Observing the infrared universe
The European contribution is led by Professor Gillian Wright, Director of STFC’s UK ATC in Edinburgh, she said: "Another fantastic moment in MIRI’s amazing journey. The team is delighted that the coolest instrument on Webb is now also aligned to Webb’s mirrors and functioning.

"Using MIRI, we will be able to observe the infrared universe in a way that has never been possible before. There are still several months of detailed testing and calibration to go before we see the first science from MIRI, but this is tremendous news and a real achievement for the entire MIRI team."

Fantastic voyage
It was the first of Webb’s instruments to be delivered to NASA in 2012, where it was integrated into the larger telescope with continuous testing at every stage.

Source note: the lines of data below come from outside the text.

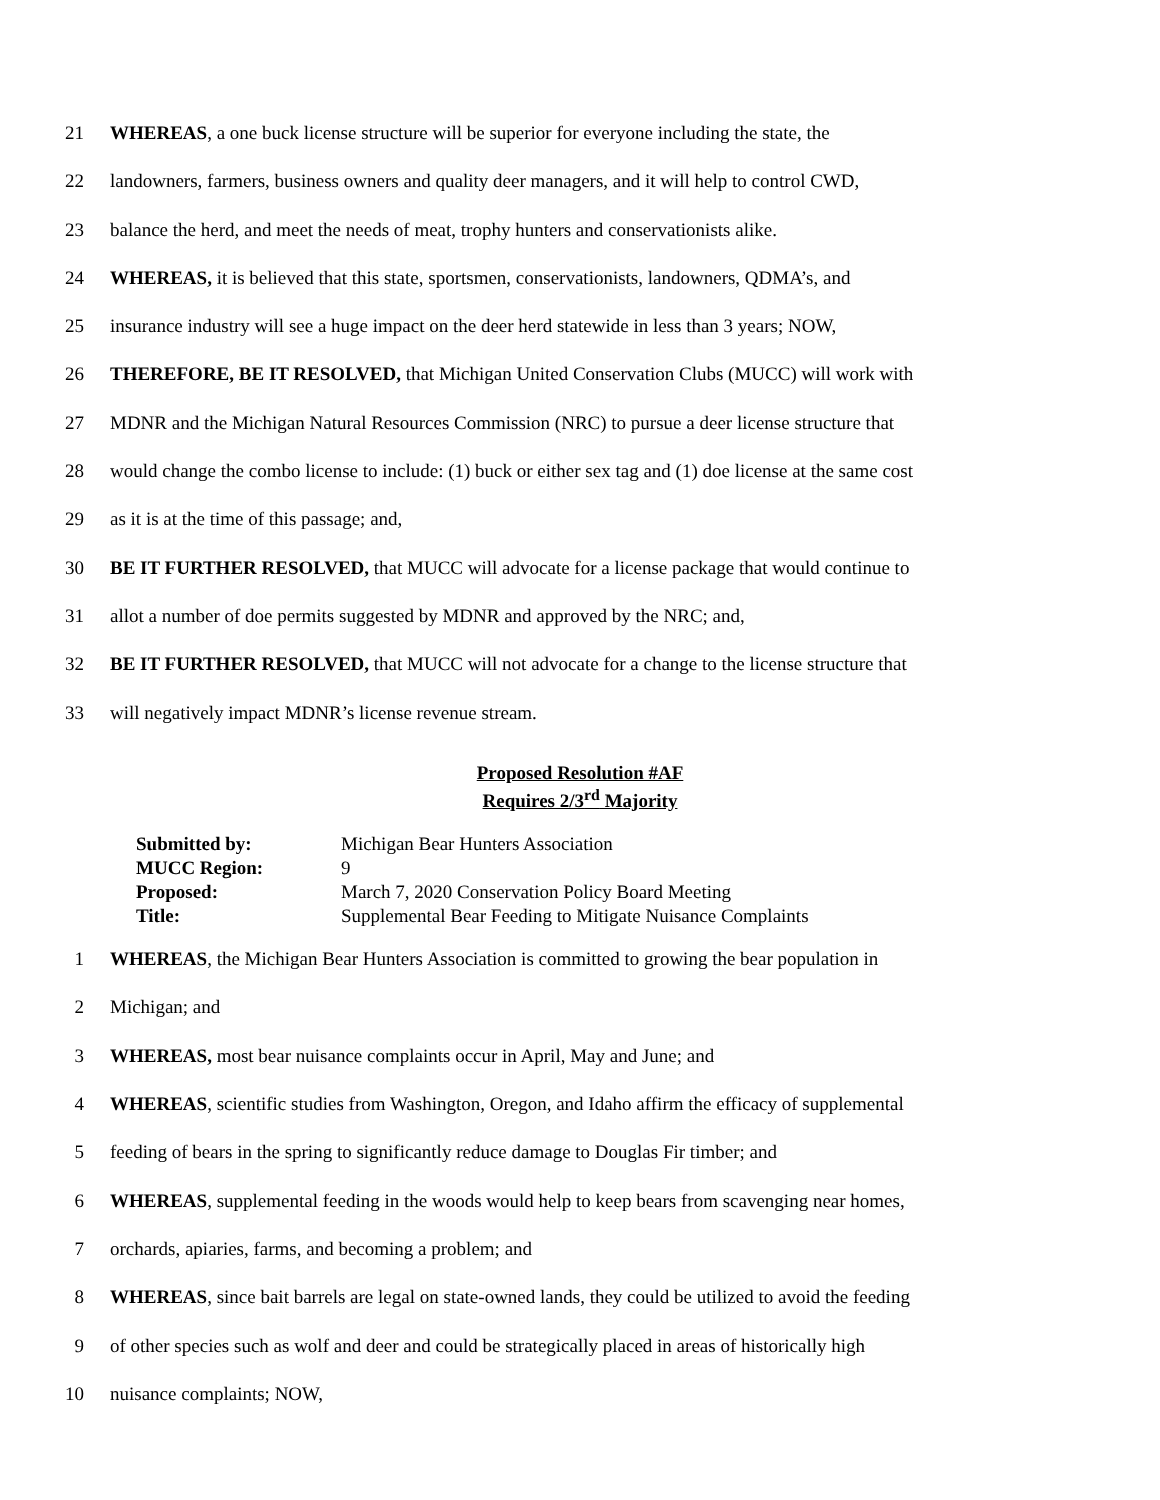21 WHEREAS, a one buck license structure will be superior for everyone including the state, the
22 landowners, farmers, business owners and quality deer managers, and it will help to control CWD,
23 balance the herd, and meet the needs of meat, trophy hunters and conservationists alike.
24 WHEREAS, it is believed that this state, sportsmen, conservationists, landowners, QDMA’s, and
25 insurance industry will see a huge impact on the deer herd statewide in less than 3 years; NOW,
26 THEREFORE, BE IT RESOLVED, that Michigan United Conservation Clubs (MUCC) will work with
27 MDNR and the Michigan Natural Resources Commission (NRC) to pursue a deer license structure that
28 would change the combo license to include: (1) buck or either sex tag and (1) doe license at the same cost
29 as it is at the time of this passage; and,
30 BE IT FURTHER RESOLVED, that MUCC will advocate for a license package that would continue to
31 allot a number of doe permits suggested by MDNR and approved by the NRC; and,
32 BE IT FURTHER RESOLVED, that MUCC will not advocate for a change to the license structure that
33 will negatively impact MDNR’s license revenue stream.
Proposed Resolution #AF
Requires 2/3<sup>rd</sup> Majority
| Submitted by: | Michigan Bear Hunters Association |
| MUCC Region: | 9 |
| Proposed: | March 7, 2020 Conservation Policy Board Meeting |
| Title: | Supplemental Bear Feeding to Mitigate Nuisance Complaints |
1 WHEREAS, the Michigan Bear Hunters Association is committed to growing the bear population in
2 Michigan; and
3 WHEREAS, most bear nuisance complaints occur in April, May and June; and
4 WHEREAS, scientific studies from Washington, Oregon, and Idaho affirm the efficacy of supplemental
5 feeding of bears in the spring to significantly reduce damage to Douglas Fir timber; and
6 WHEREAS, supplemental feeding in the woods would help to keep bears from scavenging near homes,
7 orchards, apiaries, farms, and becoming a problem; and
8 WHEREAS, since bait barrels are legal on state-owned lands, they could be utilized to avoid the feeding
9 of other species such as wolf and deer and could be strategically placed in areas of historically high
10 nuisance complaints; NOW,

Webb launched on board ESA’s Ariane 5 rocket from French Guiana on Christmas Day 2021. It then spent a month travelling through space before reaching its new home in orbit one million miles from Earth.

The commissioning team have spent the intervening weeks working on aligning the 18 mirror segments and cooling down the scientific instruments.

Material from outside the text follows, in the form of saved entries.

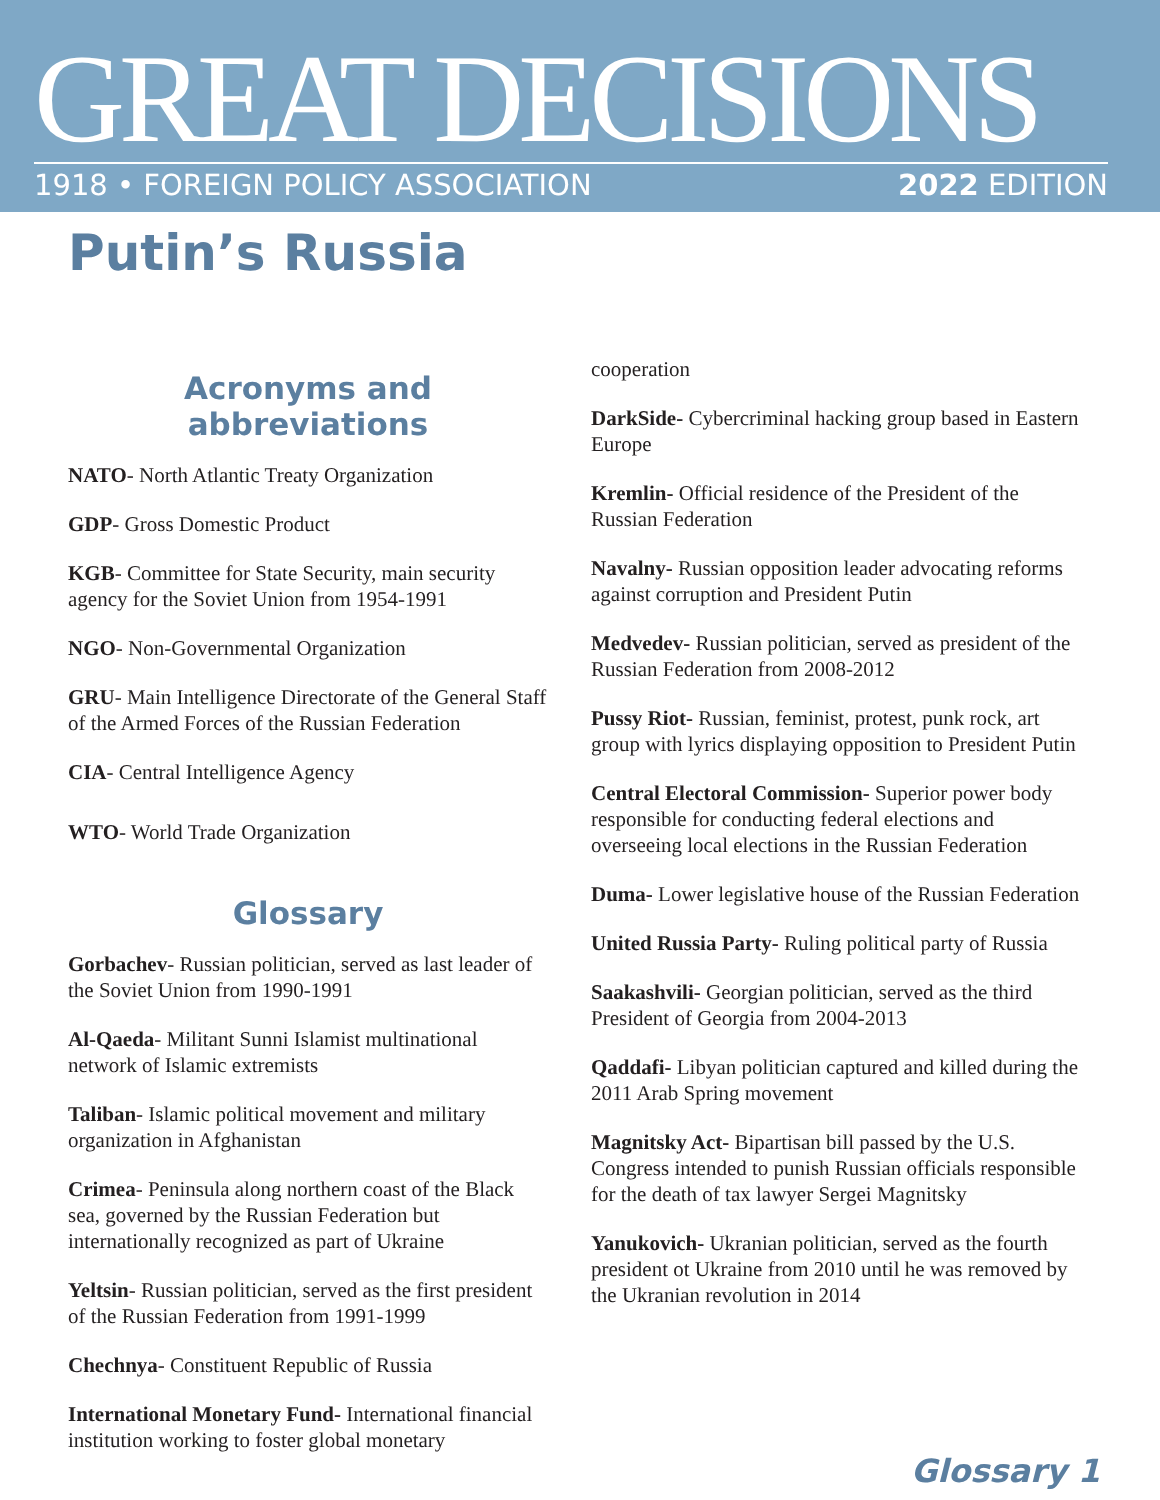GREAT DECISIONS
1918 • FOREIGN POLICY ASSOCIATION 2022 EDITION
Putin’s Russia
Acronyms and abbreviations
NATO- North Atlantic Treaty Organization
GDP- Gross Domestic Product
KGB- Committee for State Security, main security agency for the Soviet Union from 1954-1991
NGO- Non-Governmental Organization
GRU- Main Intelligence Directorate of the General Staff of the Armed Forces of the Russian Federation
CIA- Central Intelligence Agency
WTO- World Trade Organization
Glossary
Gorbachev- Russian politician, served as last leader of the Soviet Union from 1990-1991
Al-Qaeda- Militant Sunni Islamist multinational network of Islamic extremists
Taliban- Islamic political movement and military organization in Afghanistan
Crimea- Peninsula along northern coast of the Black sea, governed by the Russian Federation but internationally recognized as part of Ukraine
Yeltsin- Russian politician, served as the first president of the Russian Federation from 1991-1999
Chechnya- Constituent Republic of Russia
International Monetary Fund- International financial institution working to foster global monetary
cooperation
DarkSide- Cybercriminal hacking group based in Eastern Europe
Kremlin- Official residence of the President of the Russian Federation
Navalny- Russian opposition leader advocating reforms against corruption and President Putin
Medvedev- Russian politician, served as president of the Russian Federation from 2008-2012
Pussy Riot- Russian, feminist, protest, punk rock, art group with lyrics displaying opposition to President Putin
Central Electoral Commission- Superior power body responsible for conducting federal elections and overseeing local elections in the Russian Federation
Duma- Lower legislative house of the Russian Federation
United Russia Party- Ruling political party of Russia
Saakashvili- Georgian politician, served as the third President of Georgia from 2004-2013
Qaddafi- Libyan politician captured and killed during the 2011 Arab Spring movement
Magnitsky Act- Bipartisan bill passed by the U.S. Congress intended to punish Russian officials responsible for the death of tax lawyer Sergei Magnitsky
Yanukovich- Ukranian politician, served as the fourth president ot Ukraine from 2010 until he was removed by the Ukranian revolution in 2014
Glossary 1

Scientists and engineers from STFC’s UK ATC and RAL Space are actively involved in the complex commissioning process. Working alongside international colleagues at the Space Telescope Science Institute in Baltimore, they monitor and command MIRI and Webb in shifts, 24 hours a day.

MIRI can see at longer wavelengths than the other instruments on Webb, and is capable of peering through the dust clouds that surround newly formed stars and planets.

By looking at infrared radiation, the Webb instruments including MIRI can effectively look back billions of years in time to study the very beginnings of the universe.

MIRI is one of four scientific instruments on Webb, the largest most powerful telescope ever launched into space.

Webb’s mission to explore the universe is led by:

  • NASA
  • the European Space Agency (ESA)
  • the Canadian Space Agency.

International collaboration
MIRI is an international project that was designed, built and tested by a European consortium of ten member countries, led by the UK in partnership with NASA JPL.

To enable MIRI to take images required a truly international effort. The spectrometer channel requires light coming from input optics developed in Belgium entering UK ATC-built image slicers and pre-optics, feeding into a spectrometer developed in the Netherlands and landing on a US detector.

Similarly the imager channel is fed light from the same input optics, with light going into camera optics developed in France.

Inside the camera there is a filter wheel mechanism, that was developed in Germany. This precisely places into the beam a selection of colour filters, masks for the coronagraphs, or a prism for low resolution spectroscopy. Finally the light arrives perfectly in focus at another US provided detector.

All of that light has arrived in position, in focus.

All of MIRI is held correctly in position relative to the telescope by a thermally isolating hexapod developed in Denmark. Although it is an engineering image for the telescope alignment, these first measurements have also provided the MIRI team with some preliminary information about the flight instrument.

The MIRI development has been funded by the UK Space Agency and STFC, part of UK Research and Innovation (UKRI) and ESA.

Caroline Harper, Head of Space Science at the UK Space Agency, said: "MIRI and the other instruments on Webb will revolutionise our understanding of the universe. This is due to the skills, expertise and dedication of scientists and engineers from across the UK, which will put British science at the forefront of the exciting new discoveries set to be made by Webb over the next decade."

Over the next few months each instrument will undergo final calibration. MIRI’s systems will be tested, data will be analysed and final adjustments will be made before we see the first spectacular images of the cosmos from Webb this summer.